Source text:
Sergey’s meeting with one of the founders of the Russian school of dry fasting, Leonid Schennikov, which took place in 1994 at a therapeutic fasting conference in the Republic of Buryatia, became the impetus for extending the duration of the fasts. Leonid was a remarkable person, a traditional healer with vast experience in dry fasting practice, whose patients fasted for 11 days. Meeting Schennikov and interacting with his patients inspired Sergey. After returning to Altai, he himself undertook a ten‑day fast, spending it on horseback rather than in bed. It was then that he finally realized that long dry fasts can only be carried out in nature, preferably in the mountains and near mountain rivers. Cities and hospitals are hardly suitable for this process.
«That was when I decided to try long fasts with patients. My first patient who fasted for 9 days suffered from rheumatoid arthritis. The result of the fast was excellent. Then, by trial and error, I came to the conclusion that the maximum therapeutic effect of dry fasting occurs precisely on the 9th day. In my books I also mention a period of 10 or 11 days, but practice shows that the peak falls on the 9th day. Nevertheless, I urge my patients to choose a fast lasting 10–11 days, because the crisis can start on the 9th day and last for a day or two. During this crisis, the maximum therapeutic effect occurs, and if you do not get through it, you cannot end the fast.
The unique experience that Sergey Filonov has gained over 25 years of working with patients he shares in his books. These books are written more for all fasting enthusiasts who may want to try his method than for fasting experts. Everyone must remember: dry fasting is a powerful tool that can be dangerous in unskilled hands. If you decide to use it, read the books carefully to the end and do not forget to consult a doctor.

Available data:

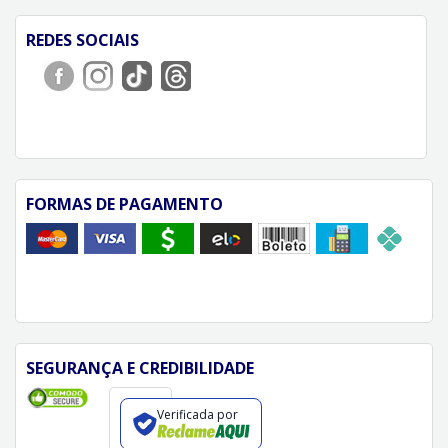
REDES SOCIAIS
FORMAS DE PAGAMENTO
SEGURANÇA E CREDIBILIDADE
Verificada por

Exercise brief:
Carry on the passage about Sergey Filonov and dry fasting, picking up after its last sentence. Ignore the listing; it has nothing to do with this.

Output of the exercise:
About the publisher and editor
Vera Bani
Vera Giovanna Bani was born in 1964 in the town of Treviso in northern Italy and, after completing her higher education in Russian language and literature, moved to Moscow, tying her life to Russian culture for many years. Immediately after moving, she was inspired to translate books by Russian writers who had captivated her, even if the author was little known in Russia itself or forgotten by his compatriots. Having come across such a book, Vera would set about looking for Italian publishers, which sometimes took longer than the actual translation.
Among other things, Vera introduced Italian readers to six books by Russian writer Vadim Zeland on Transurfing, a philosophical doctrine of parallel realities that anyone can apply in their life. This teaching fascinated Vera, and she managed to find an interested publisher. Thanks to her excellent translations, the idea of Transurfing became popular throughout Italy: the teaching quickly gained a crowd of fans, trainings were launched, and even imitators appeared. The same happened with «400 Anni di Inganni» by N. Fomenko and G. Nosovsky, a book about the mysteries hidden by modern chronology. The translator’s enthusiasm for the subject carried over into the translation itself, and in such cases the results of the work always bear the noble imprint of the translator’s personality.
Both the Soviet Union and Russia still conceal an entire stratum of outstanding writers and thinkers unfamiliar to Western readers. Few of these authors manage to escape oblivion – major publishers prefer not to risk working with unknown authors. To give them a chance, Vera and like‑minded people launched an independent small publishing house – the Siberika project.
The first author whose books were translated into Italian by this publishing house was Dr. Sergey Filonov. He is a physician with unique experience in leading groups of patients through dry fasting; he wrote two books on this subject – in 2008 and 2015. They were published by a small Siberian press and remained almost unnoticed by the Russian general public: in those years the country was busy building market relations, interest in the economy was growing, and healthy lifestyles were fading into the background.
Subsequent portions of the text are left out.